The roots of the cubic equation, $2x^3+px^2-(3+5i)x+q=0$ are $x\in \{ i , \frac{1}{k}, -1-k\} $ Find $p,q$ and $k$. 

The roots of the cubic equation, $2x^3+px^2-(3+5i)x+q=0$ are $x\in \{ i , \frac{1}{k}, -1-k\} $ 
Use this information to find $p,q$ and $k$, where $k$ is real.


What I have done:
Consider $p(x)=2x^3+px^2+(-3-5i)x+q=0$
Since $x=i$ , $x=\frac{1}{k}$ and $x=-1-k$ are roots we will try subbing them in and seperating imaginary and real parts and solving simultaneously hopefully!
Starting of with $x=i$
$$\Longrightarrow p(i)=2(i)^3+p(i)^2+(-3-5i)i+q=0$$
$$ \Leftrightarrow -2i -p +5 - 3i +q=0$$
$$ \Leftrightarrow q-p+5-5i=0$$
$$ \Leftrightarrow (q-p+5)+i(-5)=0$$
So one equation we have is $q-p+5=0$ 
Next $x=\frac{1}{k}$
$$\Longrightarrow p(\frac{1}{k})=2(\frac{1}{k})^3+p(\frac{1}{k})^2+(-3-5i)\frac{1}{k}+q=0$$
$$\Leftrightarrow \frac{2}{k^3} + \frac{p}{k^2} - \frac{3}{k} - \frac{5i}{k}+q=0$$
$$ \Leftrightarrow (\frac{2}{k^3} + \frac{p}{k^2} - \frac{3}{k} +q) + i(\frac{-5}{k})=0$$
So another equation we have is $\frac{2}{k^3} + \frac{p}{k^2} - \frac{3}{k} +q=0$ since $\frac{-5}{k} \neq 0$
The last root we have is $x=-1-k$ 
$$\Longrightarrow p(-1-k)=2(-1-k)^3+p(-1-k)^2+(-3-5i)(-1-k)+q=0$$
$$ \Leftrightarrow -2(k+1)^3+p(k+1)^2+3+3k+5i+5ki+q=0 $$
$$ \Leftrightarrow (-2(k+1)^3+p(k+1)^2+3+3k+q)+i(5+5k) =0 $$
So 2 other equations we have are $-2(k+1)^3+p(k+1)^2+3+3k+q=0$ and $5+5k=0$
Hence the 4 equations we have are 
$$q-p+5=0 $$
$$\frac{2}{k^3} + \frac{p}{k^2} - \frac{3}{k} +q=0$$
$$-2(k+1)^3+p(k+1)^2+3+3k+q=0$$
$$5+5k=0$$
For the last equation $k=-1$ and subbing this into the third equation I get $q=0$
and subbing that into the second equation I get $p=1$ but subbing $q$ and $p$ into $q-p+5$ does not make it true so where did I go wrong? I also do not think I have made any algebraic error. 
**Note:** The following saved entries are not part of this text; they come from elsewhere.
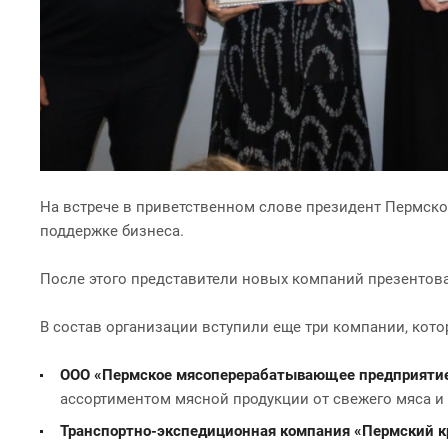
На встрече в приветственном слове президент Пермск
поддержке бизнеса.
После этого представители новых компаний презентова
В состав организации вступили еще три компании, кот
ООО
«Пермское мясоперерабатывающее предприяти
ассортиментом мясной продукции от свежего мяса и
Транспортно-экспедиционная компания «Пермский 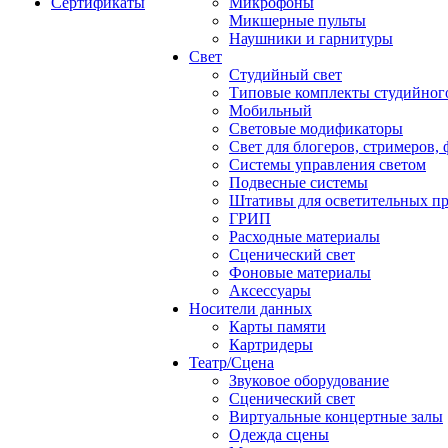
Сертификаты
Микрофоны
Микшерные пульты
Наушники и гарнитуры
Свет
Студийный свет
Типовые комплекты студийного
Мобильный
Световые модификаторы
Свет для блогеров, стримеров,
Системы управления светом
Подвесные системы
Штативы для осветительных п
ГРИП
Расходные материалы
Сценический свет
Фоновые материалы
Аксессуары
Носители данных
Карты памяти
Картридеры
Театр/Сцена
Звуковое оборудование
Сценический свет
Виртуальные концертные залы
Одежда сцены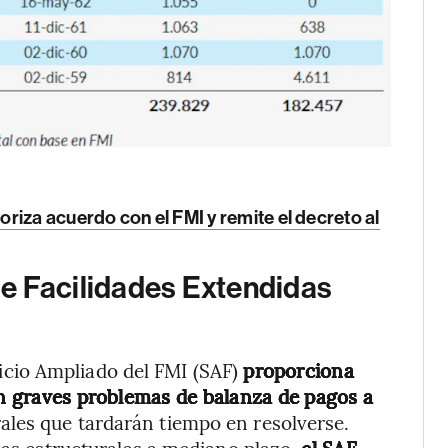
riza acuerdo con el FMI y remite el decreto al
e Facilidades Extendidas
icio Ampliado del FMI (SAF)
proporciona
tan graves problemas de balanza de pagos
a
rales que tardarán tiempo en resolverse.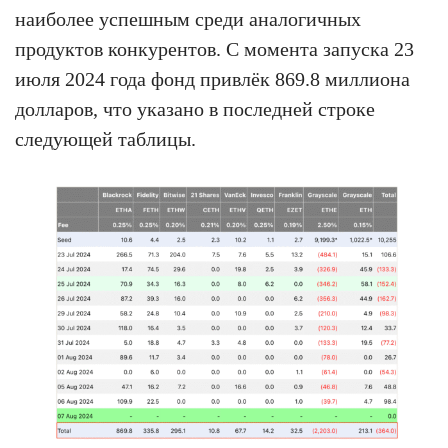
наиболее успешным среди аналогичных
продуктов конкурентов. С момента запуска 23
июля 2024 года фонд привлёк 869.8 миллиона
долларов, что указано в последней строке
следующей таблицы.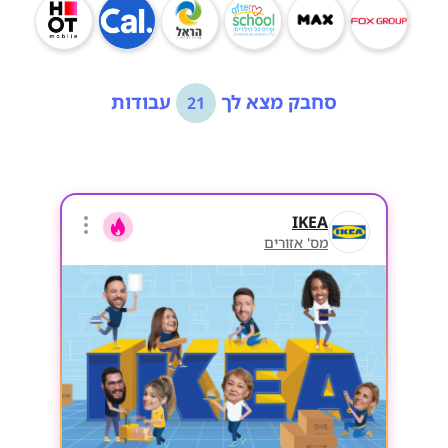
סחבק מצא לך
עבודות
21
IKEA
מס' אזורים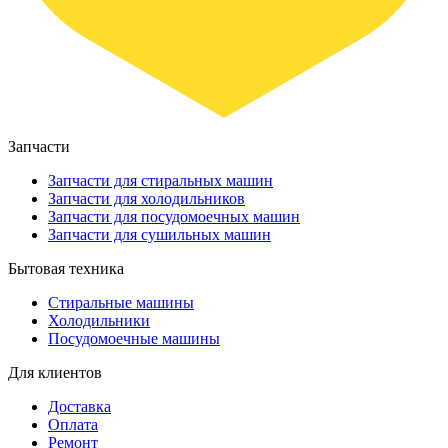
Запчасти
Запчасти для стиральных машин
Запчасти для холодильников
Запчасти для посудомоечных машин
Запчасти для сушильных машин
Бытовая техника
Стиральные машины
Холодильники
Посудомоечные машины
Для клиентов
Доставка
Оплата
Ремонт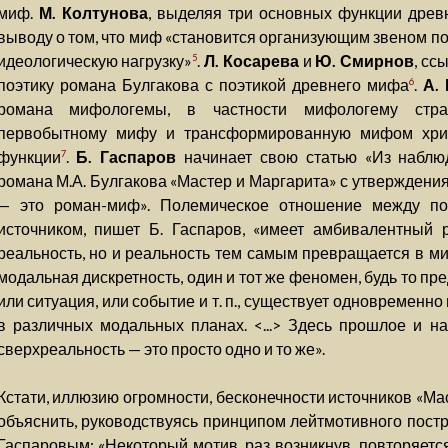
миф.
М. Колтунова
, выделяя три основных функции древ
выводу о том, что миф «становится организующим звеном п
идеологическую нагрузку»
.
Л. Косарева
и
Ю. Смирнов
, сс
5
поэтику романа Булгакова с поэтикой древнего мифа
.
А.
6
романа мифологемы, в частности мифологему страх
первобытному мифу и трансформированную мифом хрис
функции
.
Б. Гаспаров
начинает свою статью «Из наблю
7
романа М.А. Булгакова «Мастер и Маргарита» с утверждения
— это роман-миф». Полемическое отношение между по
источником, пишет Б. Гаспаров, «имеет амбивалентный 
реальность, но и реальность тем самым превращается в ми
модальная дискретность, один и тот же феномен, будь то пре
или ситуация, или событие и т. п., существует одновременн
в различных модальных планах. <...> Здесь прошлое и н
сверхреальность — это просто одно и то же».
Кстати, иллюзию огромности, бесконечности источников «М
объяснить, руководствуясь принципом лейтмотивного пост
Гаспаровым: «Некоторый мотив, раз возникнув, повторяетс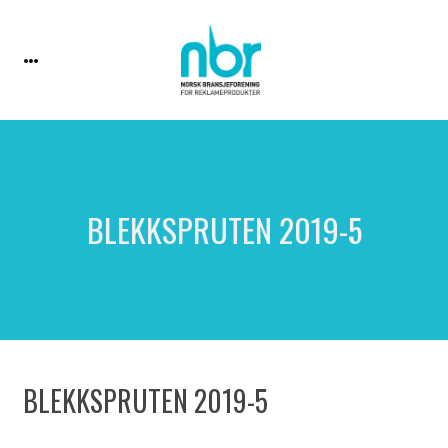
BLEKKSPRUTEN 2019-5
BLEKKSPRUTEN 2019-5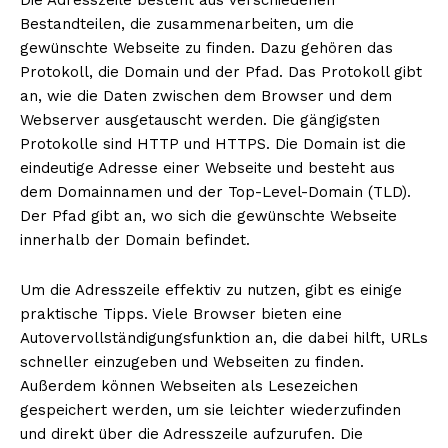
Bestandteilen, die zusammenarbeiten, um die
gewünschte Webseite zu finden. Dazu gehören das
Protokoll, die Domain und der Pfad. Das Protokoll gibt
an, wie die Daten zwischen dem Browser und dem
Webserver ausgetauscht werden. Die gängigsten
Protokolle sind HTTP und HTTPS. Die Domain ist die
eindeutige Adresse einer Webseite und besteht aus
dem Domainnamen und der Top-Level-Domain (TLD).
Der Pfad gibt an, wo sich die gewünschte Webseite
innerhalb der Domain befindet.
Um die Adresszeile effektiv zu nutzen, gibt es einige
praktische Tipps. Viele Browser bieten eine
Autovervollständigungsfunktion an, die dabei hilft, URLs
schneller einzugeben und Webseiten zu finden.
Außerdem können Webseiten als Lesezeichen
gespeichert werden, um sie leichter wiederzufinden
und direkt über die Adresszeile aufzurufen. Die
 A: Via long division of the polynomial by $x-i$ we get
$$2x^3-px^2-(3+5i)x+q=(x-i)(2x^2+(p-2i)x+(-1+(p-5)i)$$
Immediately we run into an error in your working, since $q=i+(p-5)$, not $q-p+5=0$. Rewinding to the line where this false relation is introduced:
$$(q-p+5)+i(-5)=0$$
we see that going from this to $q-p+5=0$ implies that $-5i=0$, which is absurd.
The other relations you derive (with $x=\frac1k,-1-k$) are also flawed. The correct equations those incorrect relations stem from:
$$\left(\frac{2}{k^3} + \frac{p}{k^2} - \frac{3}{k} +q\right) + i\left(\frac{-5}{k}\right)=0$$
$$(-2(k+1)^3+p(k+1)^2+3+3k+q)+i(5+5k) =0$$
are of the form $a+bi=0$, but you cannot say that $a=0$ or $b=0$ in this case as you did because $a$ and $b$ can be complex here. They need to be restricted to the real numbers in order for you to conclude that $a=b=0$.
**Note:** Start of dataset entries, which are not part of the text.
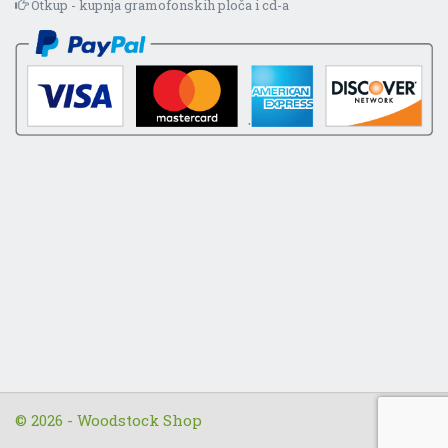
Otkup - kupnja gramofonskih ploča i cd-a
© 2026 - Woodstock Shop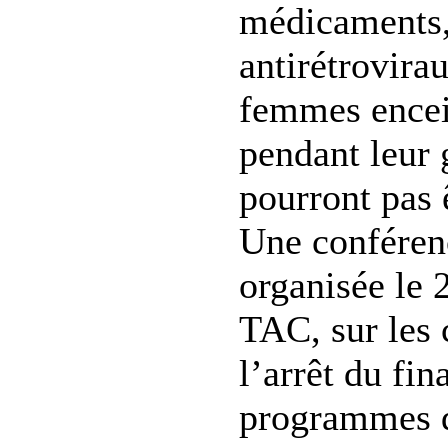
médicaments, 
antirétrovirau
femmes encei
pendant leur 
pourront pas 
Une conférenc
organisée le
TAC, sur les
l’arrêt du fi
programmes d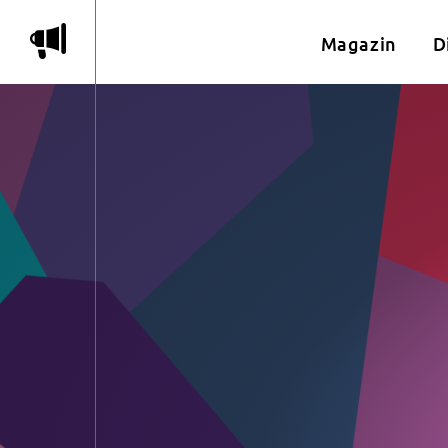
m
Magazin
D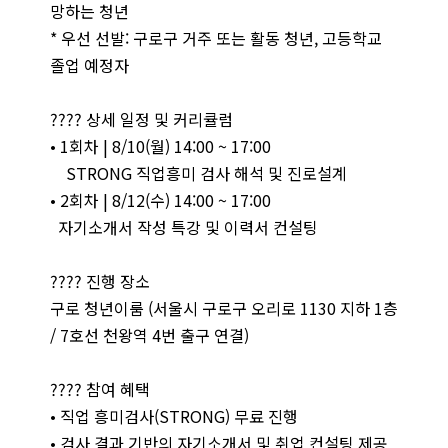
망하는 청년
* 우선 선발: 구로구 거주 또는 활동 청년, 고등학교
졸업 예정자
???? 상세 일정 및 커리큘럼
• 1회차 | 8/10(월) 14:00 ~ 17:00
STRONG 직업흥미 검사 해석 및 진로설계
• 2회차 | 8/12(수) 14:00 ~ 17:00
자기소개서 작성 특강 및 이력서 컨설팅
???? 진행 장소
구로 청년이룸 (서울시 구로구 오리로 1130 지하 1층
/ 7호선 천왕역 4번 출구 연결)
???? 참여 혜택
• 직업 흥미검사(STRONG) 무료 진행
• 검사 결과 기반의 자기소개서 및 취업 컨설팅 제공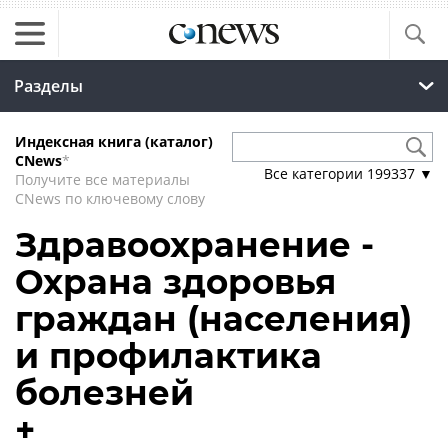
Разделы
Индексная книга (каталог)
CNews
*
Все категории
199337
▼
Получите все материалы
CNews по ключевому слову
Здравоохранение -
Охрана здоровья
граждан (населения)
и профилактика
болезней
+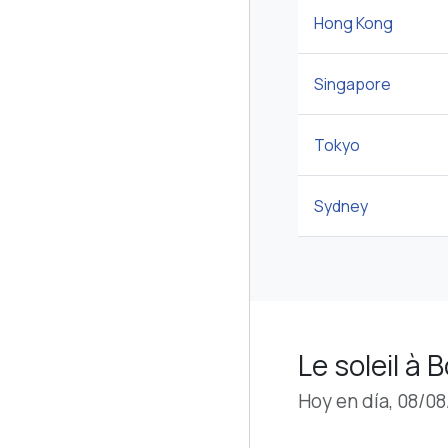
Hong Kong
Singapore
Tokyo
Sydney
Le soleil à 
Hoy en día, 08/0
We shall solve for $p,q,k$ anyway. The remaining roots after the long division are all real, so the coefficients of the quotient polynomial must be too. $p-2i$ real implies $p=a+2i$ with $a$ real. $-1+(p-5)i=-3+(a-5)i$ is also real, so $a=5$, $p=5+2i$ and our remaining quadratic equation is
$$2x^2+5x-3=0$$
which turns out to have roots $\frac12$ and $-3$, so $k=2$. $q$ works out to be $i+(5+2i-5)=3i$.